EXERCISE GOAL -> Which lines in the records below hold the word "elbow"? Copy each of them.

Records excerpted from a collection
* * * *

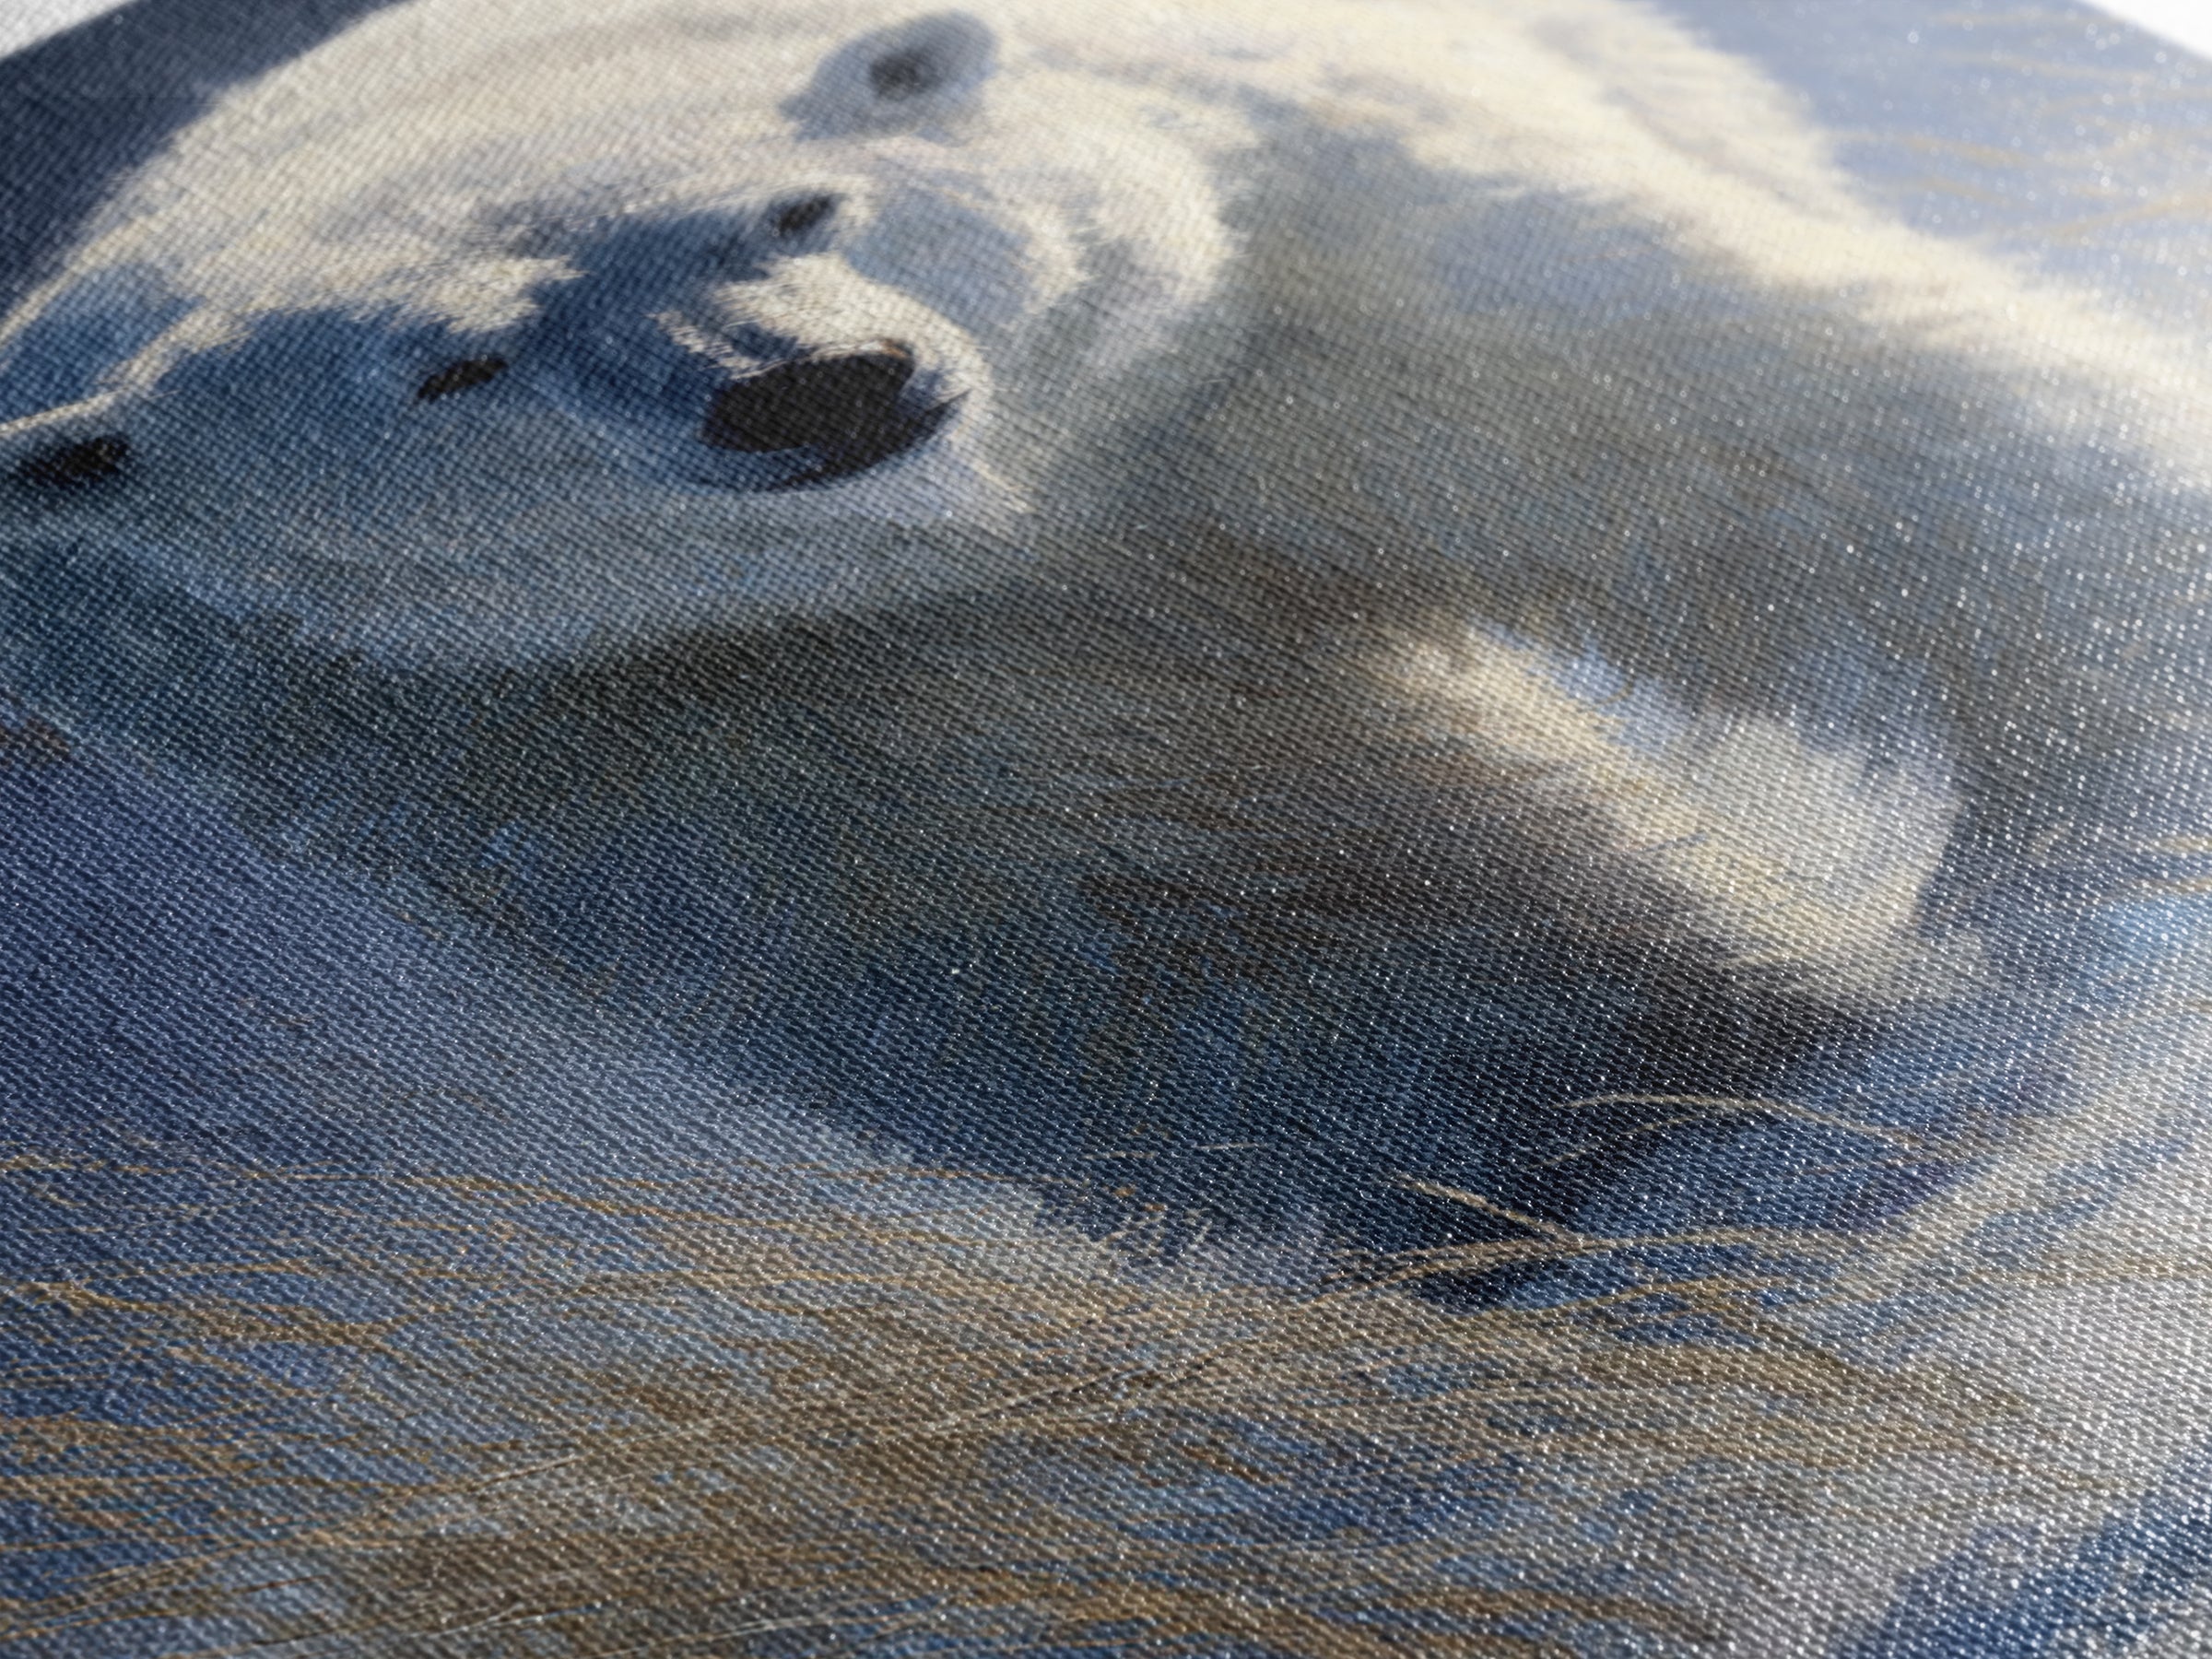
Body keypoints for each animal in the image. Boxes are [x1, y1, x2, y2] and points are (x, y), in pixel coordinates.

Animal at [6, 0, 2212, 1652]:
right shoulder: (579, 692)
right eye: (453, 366)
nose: (815, 387)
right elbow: (1199, 901)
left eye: (789, 202)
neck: (1014, 505)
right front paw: (1663, 1119)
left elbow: (1777, 444)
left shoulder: (1271, 268)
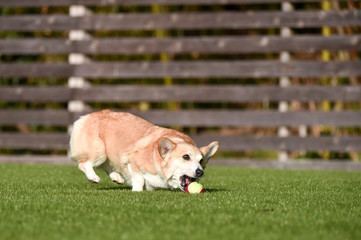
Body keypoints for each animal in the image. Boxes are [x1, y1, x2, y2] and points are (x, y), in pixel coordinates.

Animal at [69, 110, 218, 191]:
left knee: (107, 165)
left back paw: (116, 177)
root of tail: (88, 116)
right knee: (84, 163)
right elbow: (139, 179)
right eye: (186, 157)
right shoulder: (131, 161)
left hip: (107, 154)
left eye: (201, 161)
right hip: (99, 152)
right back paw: (93, 177)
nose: (200, 172)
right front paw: (137, 191)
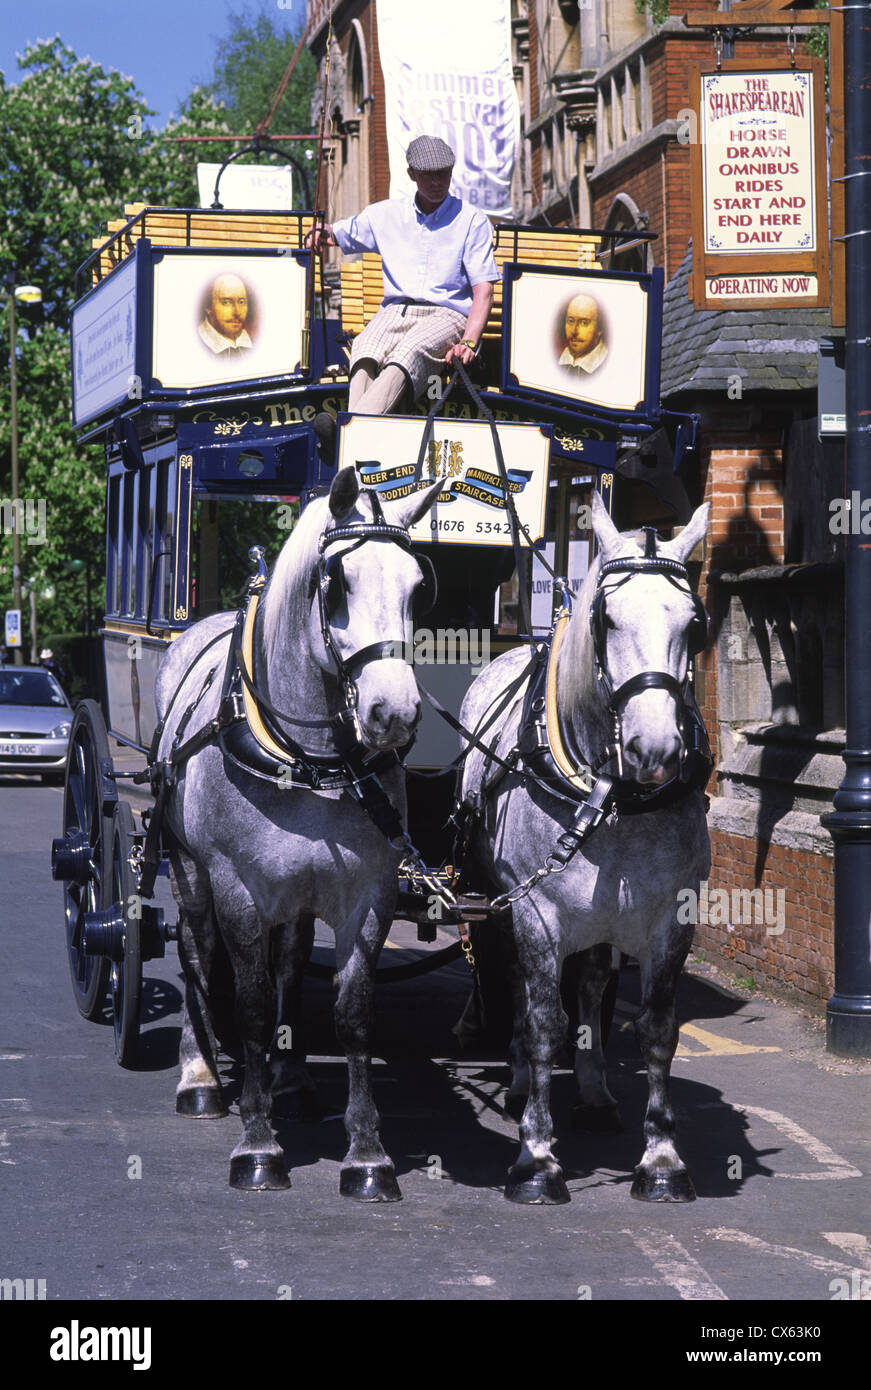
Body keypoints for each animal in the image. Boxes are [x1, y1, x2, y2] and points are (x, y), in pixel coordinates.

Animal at [153, 467, 441, 1195]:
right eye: (336, 584)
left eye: (417, 586)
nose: (393, 712)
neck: (308, 759)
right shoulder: (237, 888)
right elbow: (253, 1006)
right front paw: (257, 1146)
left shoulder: (368, 893)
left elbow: (352, 1012)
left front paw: (367, 1155)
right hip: (190, 869)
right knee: (195, 949)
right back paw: (200, 1075)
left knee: (287, 962)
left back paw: (287, 1080)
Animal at [461, 497, 711, 1206]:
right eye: (606, 618)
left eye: (695, 624)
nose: (656, 749)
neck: (614, 800)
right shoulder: (535, 914)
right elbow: (545, 1020)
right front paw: (537, 1157)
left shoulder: (671, 921)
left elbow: (657, 1030)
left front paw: (662, 1159)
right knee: (522, 988)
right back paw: (521, 1079)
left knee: (595, 982)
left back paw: (596, 1092)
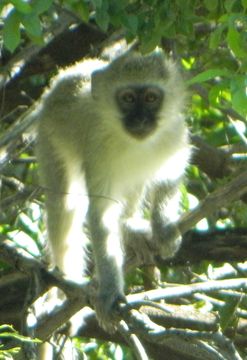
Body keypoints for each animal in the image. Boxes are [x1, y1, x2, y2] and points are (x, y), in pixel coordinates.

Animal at [35, 50, 191, 332]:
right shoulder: (98, 151)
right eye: (127, 98)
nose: (140, 120)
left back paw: (130, 226)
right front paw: (109, 292)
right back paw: (68, 289)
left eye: (151, 98)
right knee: (65, 206)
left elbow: (170, 175)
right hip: (49, 137)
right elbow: (101, 213)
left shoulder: (175, 134)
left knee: (135, 183)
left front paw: (163, 227)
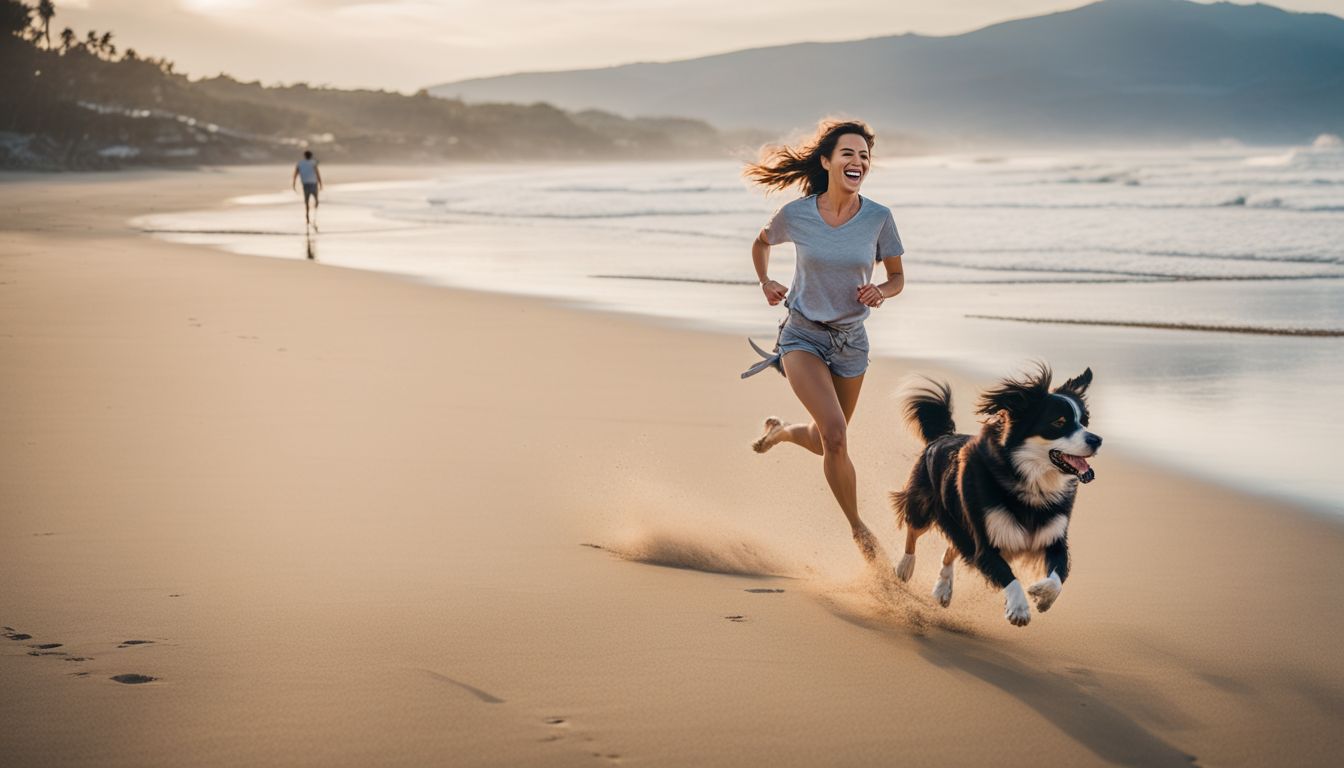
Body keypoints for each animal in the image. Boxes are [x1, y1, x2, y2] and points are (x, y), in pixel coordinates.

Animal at [887, 368, 1096, 626]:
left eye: (1084, 422)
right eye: (1059, 422)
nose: (1097, 440)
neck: (1029, 481)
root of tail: (943, 436)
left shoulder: (1054, 539)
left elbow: (1059, 575)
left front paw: (1042, 595)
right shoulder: (986, 541)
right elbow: (1007, 575)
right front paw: (1019, 607)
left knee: (951, 550)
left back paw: (943, 588)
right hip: (925, 506)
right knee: (913, 531)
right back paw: (905, 567)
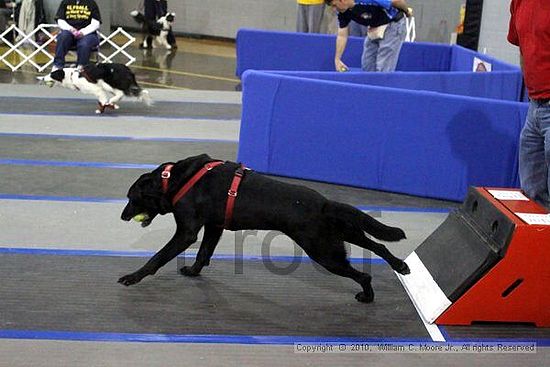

* * * *

REPLY TO THE TASK ->
right elbow: (1199, 901)
left elbow: (1777, 444)
right elbow: (139, 179)
right elbow: (253, 1006)
left elbow: (352, 1012)
right elbow: (545, 1020)
left elbow: (657, 1030)
left elbow: (170, 175)
right elbow: (101, 213)
left elbow: (1059, 575)
right elbow: (1007, 575)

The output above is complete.